Pero el tiempo, ese juez implacable que no entiende de palmarés ni de épicas pasadas, ha dictado sentencia.

Con Froome sumido en un epílogo que se estira en exceso y Thomas defendiendo su competitividad hasta el final, el ciclismo británico masculino se asoma a un abismo que antes veía de muy lejos.

La pregunta no es quién ganará ahora, sino si es posible replicar una anomalía histórica.

Lo que vivió el Reino Unido fue una conjunción planetaria de talento, ambición institucional y un presupuesto ilimitado que difícilmente volverá a repetirse.

El problema de haber disfrutado de una Generación de Oro es que cualquier metal que no brille igual sabe a poco.

El análisis de la situación actual nos obliga a mirar las grietas del sistema más allá de nombres como loa Yates, quienes no son eternos, Tom Pidcock, Josh Tarling o la irrupción de Oscar Onley.

Este último representa esa nueva vía: un talento que, lejos del paraguas de la estructura nacional de Ineos, busca su sitio en equipos extranjeros como el DSM, confirmando que ya no existe ese bloque monolítico que dirigía el destino de todos los corredores británicos bajo una sola bandera.

Hoy el talento está disperso por el World Tour, diluyendo ese sentimiento de selección nacional permanente.

A esto se suma la crisis de identidad de Ineos, el equipo que fue el motor del éxito británico y que hoy atraviesa una sequía de resultados y de modelo que afecta directamente a la proyección del ciclista local.

Además, tras los recortes presupuestarios y los vaivenes internos en British Cycling, el camino desde el velódromo hasta el asfalto del Tour se ha vuelto más estrecho y tortuoso.

El horizonte británico parece alejarse definitivamente de la dictadura en las Grandes Vueltas para centrarse en especialistas de un día o de perfiles muy específicos.

Tenemos a Tarling, un portento contra el crono, a Pidcock que le da a todo y a Onley  esperanza en la montaña, pero con un techo aún por definir.
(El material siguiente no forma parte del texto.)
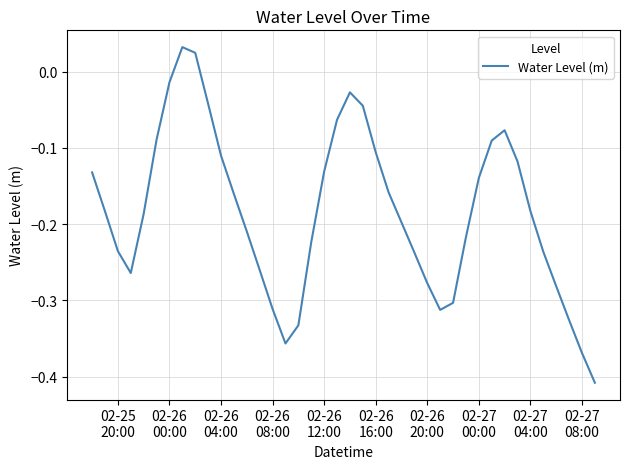

What is the difference between the maximum and minimum values?

0.4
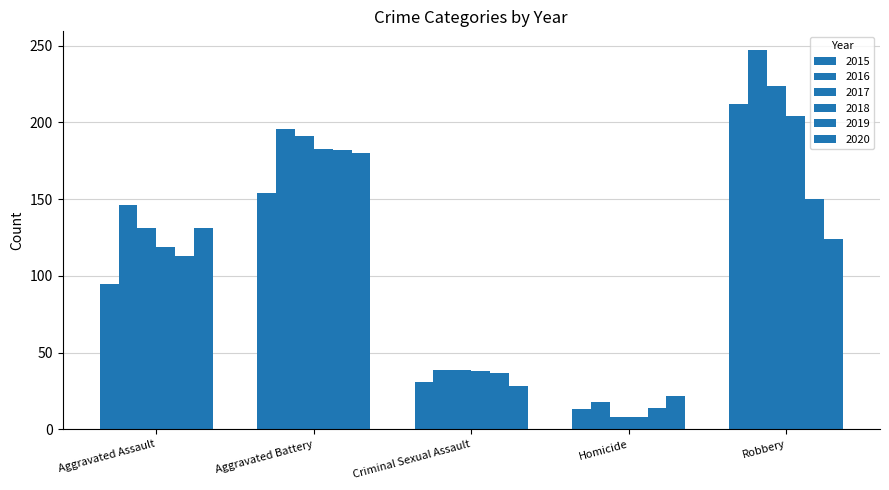

Which category has the lowest value in the 2018 series?

Homicide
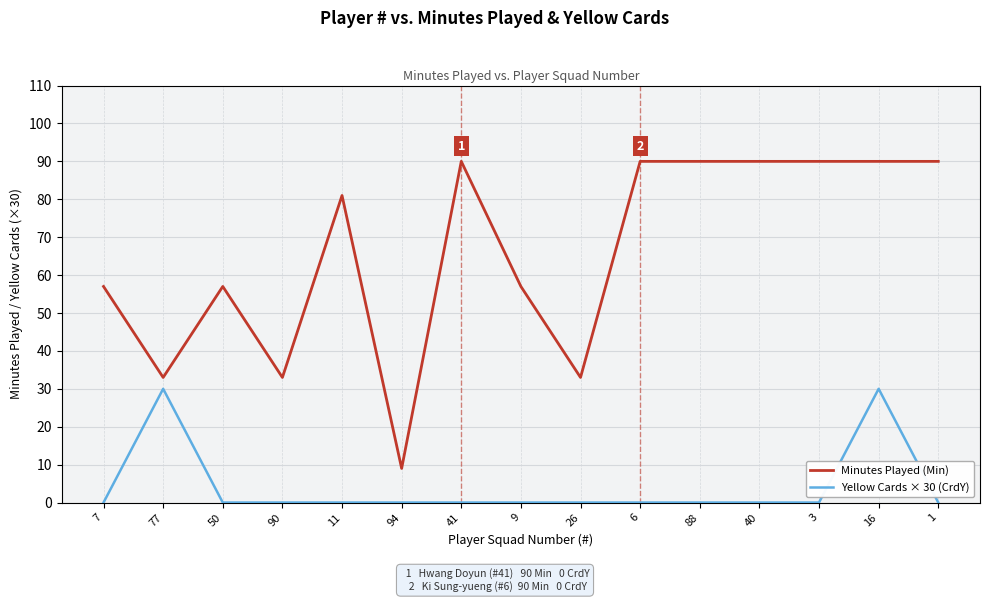

Which series has the largest range (max minus min)?

Minutes Played (Min)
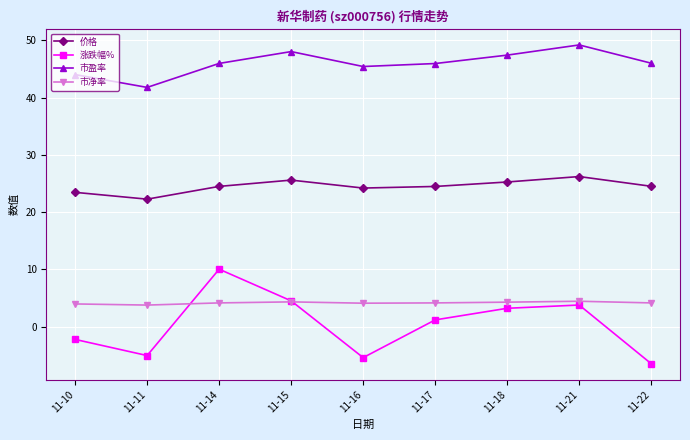

List the series in order of their peak value, lowest first.

市净率, 涨跌幅%, 价格, 市盈率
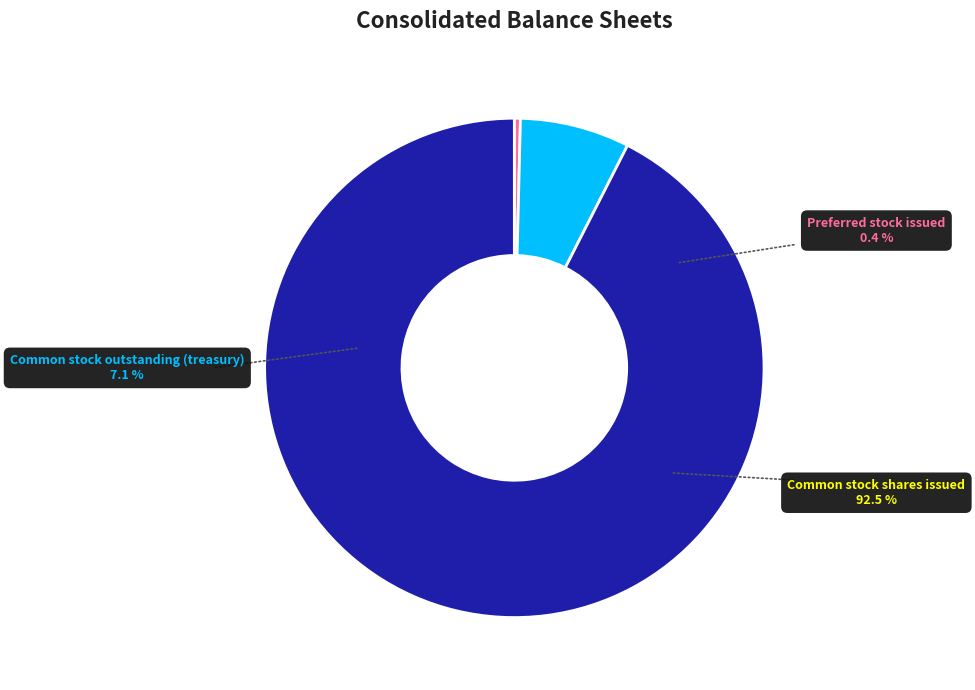

How many slices are in this pie chart?

3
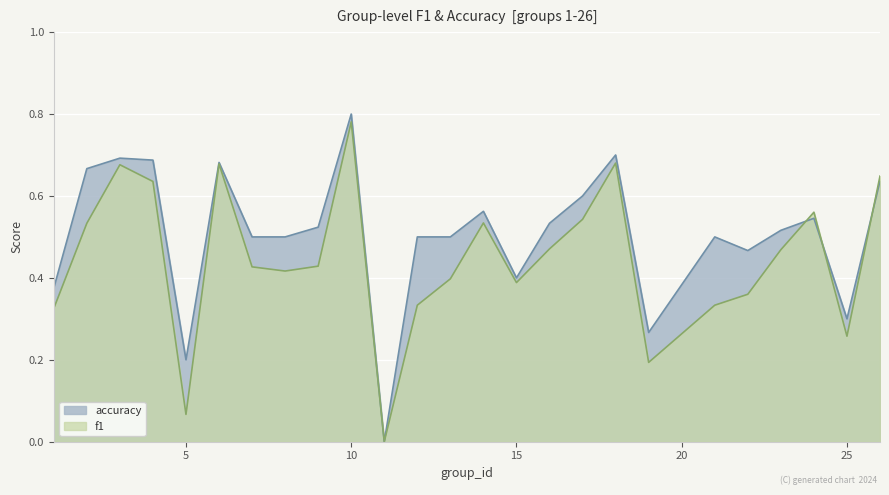

Between 5 and 1, which is larger?

1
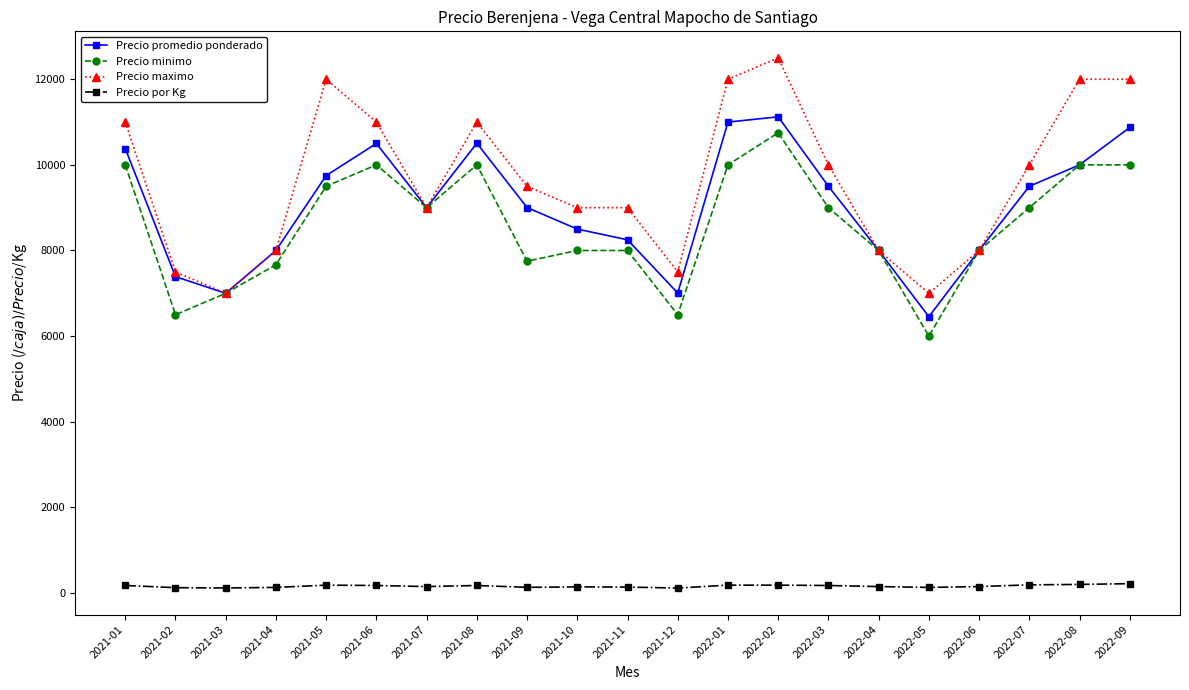

At which label does Precio minimo reach its minimum?

2022-05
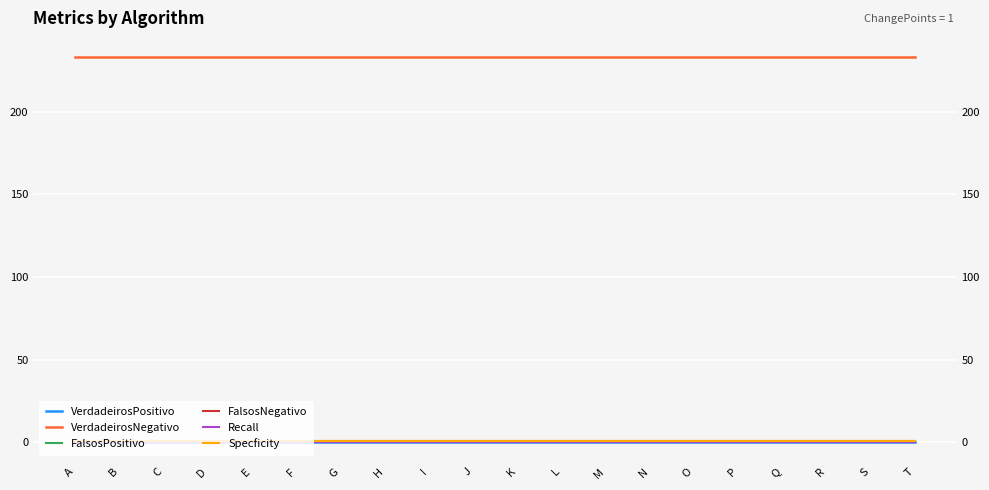

Reading right to left, list all the values displayed in this chart.

VerdadeirosPositivo: T=0	S=0	R=0	Q=0	P=0	O=0	N=0	M=0	L=0	K=0	J=0	I=0	H=0	G=0	F=0	E=0	D=0	C=0	B=0	A=0
VerdadeirosNegativo: T=233	S=233	R=233	Q=233	P=233	O=233	N=233	M=233	L=233	K=233	J=233	I=233	H=233	G=233	F=233	E=233	D=233	C=233	B=233	A=233
FalsosPositivo: T=0	S=0	R=0	Q=0	P=0	O=0	N=0	M=0	L=0	K=0	J=0	I=0	H=0	G=0	F=0	E=0	D=0	C=0	B=0	A=0
FalsosNegativo: T=1	S=1	R=1	Q=1	P=1	O=1	N=1	M=1	L=1	K=1	J=1	I=1	H=1	G=1	F=1	E=1	D=1	C=1	B=1	A=1
Recall: T=0	S=0	R=0	Q=0	P=0	O=0	N=0	M=0	L=0	K=0	J=0	I=0	H=0	G=0	F=0	E=0	D=0	C=0	B=0	A=0
Specficity: T=1	S=1	R=1	Q=1	P=1	O=1	N=1	M=1	L=1	K=1	J=1	I=1	H=1	G=1	F=1	E=1	D=1	C=1	B=1	A=1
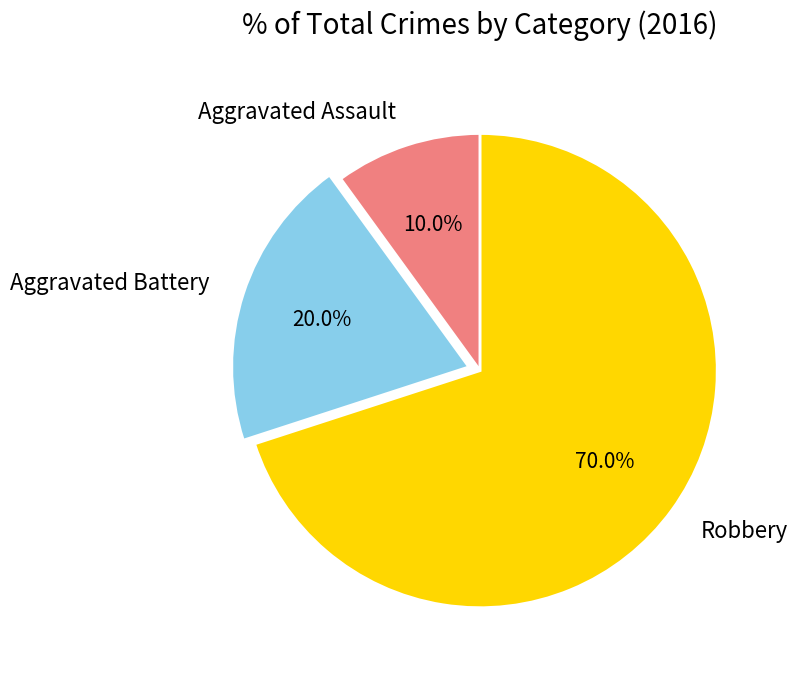

Which slice is the largest?

Robbery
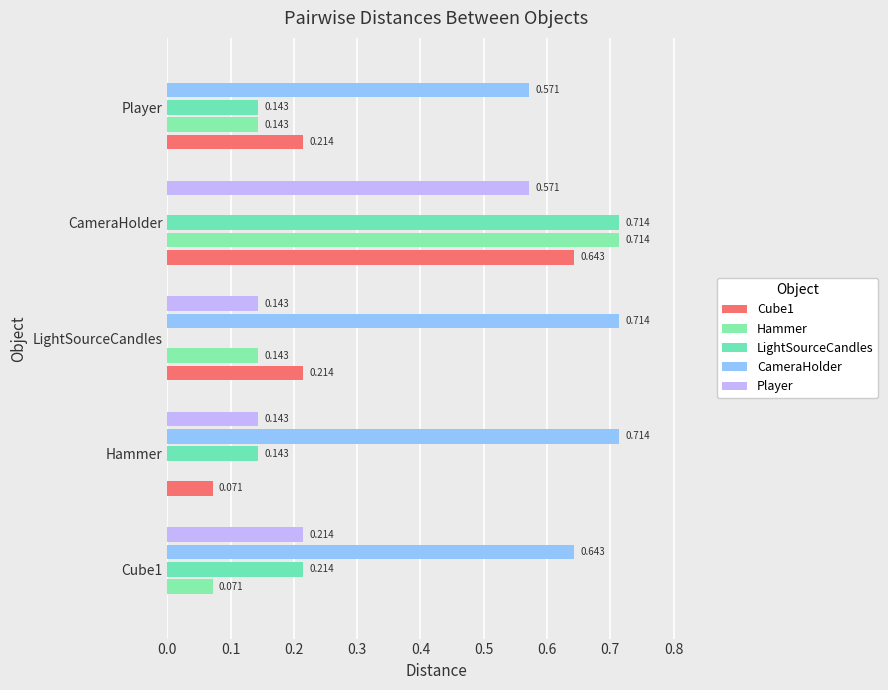

What is the average value of the Player series?

0.2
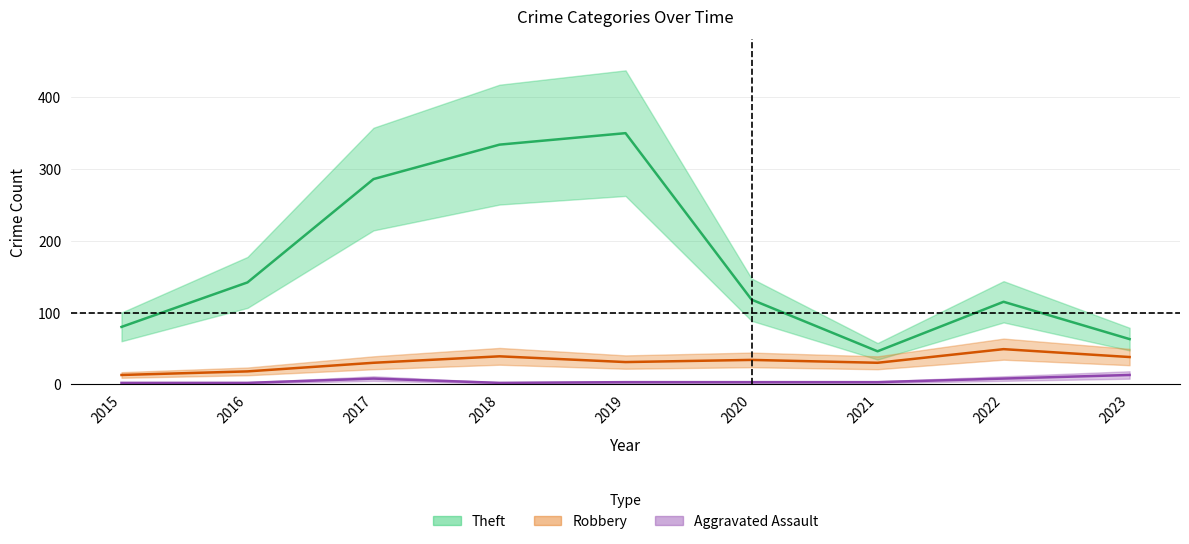

Where is Theft nearest to the value 198?

2016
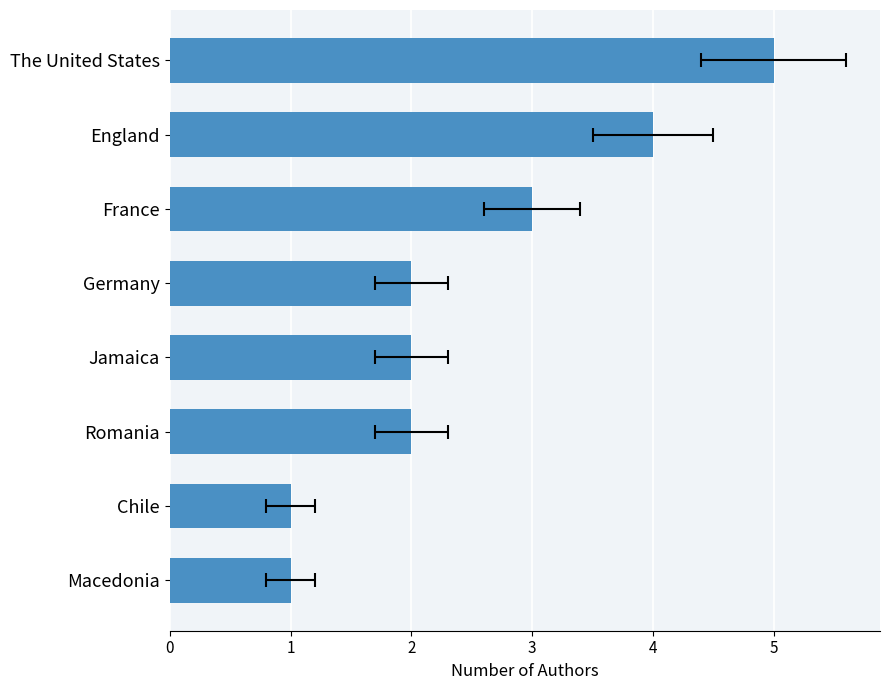

True or false: the data shows 2 at Germany.

True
Es un ciclismo quizá más estético y divertido para el espectador neutral, pero mucho menos dominante en la clasificación general, ese terreno que durante una década fue un coto privado de caza con acento inglés.

Gran Bretaña no va a desaparecer, pero la imagen de las banderas de la Union Jack ondeando en el podio de los Campos Elíseos es ya una foto en sepia.

El relevo está ahí, pero la mística del dominio absoluto se ha evaporado entre las dudas de su equipo de referencia y la pujanza de nuevas potencias internacionales que no esperan a nadie.